Des policiers samourais

Michaël Kaibeck Publié le - Mis à jour le

Faits divers

Un art martial japonais à destination des cavaliers pourrait améliorer leur sécurité et celle du citoyen

BRUXELLES Le Yoseikan Bajutsu est un art martial japonais qui se pratique à cheval. Tir à l'arc, maniement du sabre ou du bâton, toute la panoplie du parfait samourai y figure, et en plus, le délégué technique mondial de la discipline est belge. Ancien policier et cavalier émérite, Stany Ledieu a développé un Bajutsu spécial police à destination de nos forces de l'ordre.

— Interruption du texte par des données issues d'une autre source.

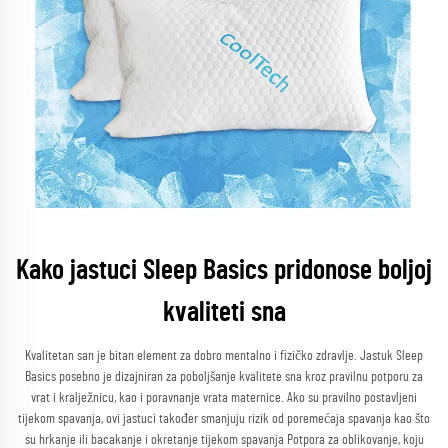
Kako jastuci Sleep Basics pridonose boljoj
kvaliteti sna
Kvalitetan san je bitan element za dobro mentalno i fizičko zdravlje. Jastuk Sleep
Basics posebno je dizajniran za poboljšanje kvalitete sna kroz pravilnu potporu za
vrat i kralježnicu, kao i poravnanje vrata maternice. Ako su pravilno postavljeni
tijekom spavanja, ovi jastuci također smanjuju rizik od poremećaja spavanja kao što
su hrkanje ili bacakanje i okretanje tijekom spavanja Potpora za oblikovanje, koju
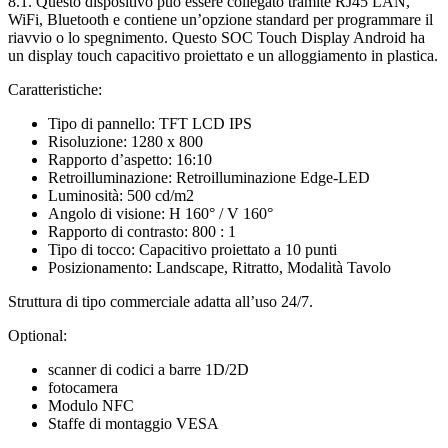
8.1. Questo dispositivo può essere collegato tramite RJ45 LAN,
WiFi, Bluetooth e contiene un’opzione standard per programmare il
riavvio o lo spegnimento. Questo SOC Touch Display Android ha
un display touch capacitivo proiettato e un alloggiamento in plastica.
Caratteristiche:
Tipo di pannello: TFT LCD IPS
Risoluzione: 1280 x 800
Rapporto d’aspetto: 16:10
Retroilluminazione: Retroilluminazione Edge-LED
Luminosità: 500 cd/m2
Angolo di visione: H 160° / V 160°
Rapporto di contrasto: 800 : 1
Tipo di tocco: Capacitivo proiettato a 10 punti
Posizionamento: Landscape, Ritratto, Modalità Tavolo
Struttura di tipo commerciale adatta all’uso 24/7.
Optional:
scanner di codici a barre 1D/2D
fotocamera
Modulo NFC
Staffe di montaggio VESA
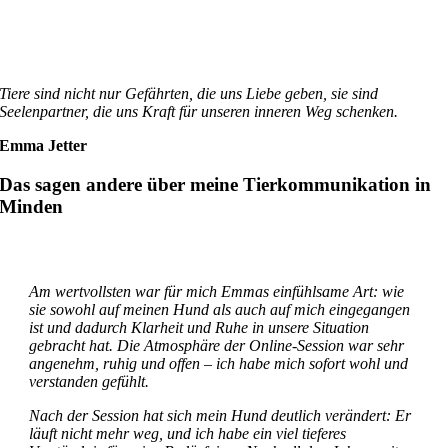
Tiere sind nicht nur Gefährten, die uns Liebe geben, sie sind
Seelenpartner, die uns Kraft für unseren inneren Weg schenken.
Emma Jetter
Das sagen andere über meine Tierkommunikation in
Minden
Am wertvollsten war für mich Emmas einfühlsame Art: wie
sie sowohl auf meinen Hund als auch auf mich eingegangen
ist und dadurch Klarheit und Ruhe in unsere Situation
gebracht hat. Die Atmosphäre der Online-Session war sehr
angenehm, ruhig und offen – ich habe mich sofort wohl und
verstanden gefühlt.
Nach der Session hat sich mein Hund deutlich verändert: Er
läuft nicht mehr weg, und ich habe ein viel tieferes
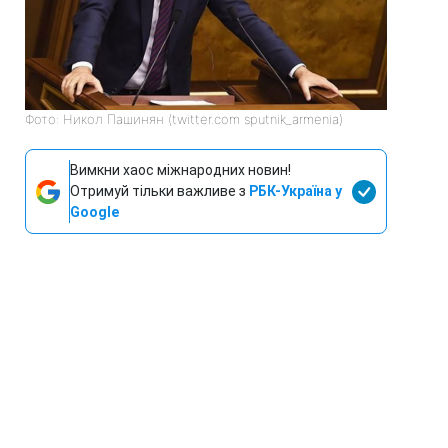
Фото: Никол Пашинян (twitter.com sputnik_armenia)
Вимкни хаос міжнародних новин!
Отримуй тільки важливе з
РБК-Україна у
Google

Une idée qui pourrait être des plus utiles aux 200 cavaliers de la police et qui a déjà fait ses preuves. En effet, en 1996, le commissaire en chef de la police de Mons, encore communale à l'époque, a fait appel aux services de M. Ledieu pour former ses cavaliers. Depuis la réforme des polices, cette unité a été dissoute mais la pratique du Bajutsu a été bénéfique notamment dans la gestion d'événements importants comme le Doudou.

C'est après les manifestations étudiantes à Liège en 1995 que la police de Mons a décidé de sauter le pas. Tout le monde a encore en mémoire cette image d'un cavalier désarçonné et de son cheval qui s'est fait la belle pendant 12 km dans la Cité ardente après avoir traîné le policier, coincé dans un étrier, pendant quelques mètres.

Le Bajutsu permet d'éviter ce genre d'incident. Concrètement, grâce à différentes techniques, le cavalier peut ainsi monter et descendre de cheval sans les étriers. Mais cet art martial ne renforce pas que les aptitudes de cavalier.

Il offre également des techniques d'esquives du buste ou du corps mais aussi de dégagement du cavalier qui se ferait agripper par un assaillant. Pour ce qui est des contacts, le cavalier pratiquant le Bajutsu, est capable, tout en restant en selle, de porter des clés (de bras ou de tête), d'embarquer une personne, ou même de la menotter. Et tout cela en restant sur le cheval.

Ces gestes sont rendus possible, notamment par l'utilisation d'une sangle reliant les deux étriers sous le ventre du cheval. Cette sangle inspirée de celle utilisée dans le horse-ball permet au cavalier, rien qu'avec la force de ses jambes, de verser sur le flanc du cheval et ainsi de se retrouver à hauteur d'homme.

L'efficacité de ces techniques a été prouvée à la hiérarchie de la police fédérale qui est la seule désormais à disposer de troupes à cheval. Seulement, cela fait un an et demi et aucune décision n'a encore été prise.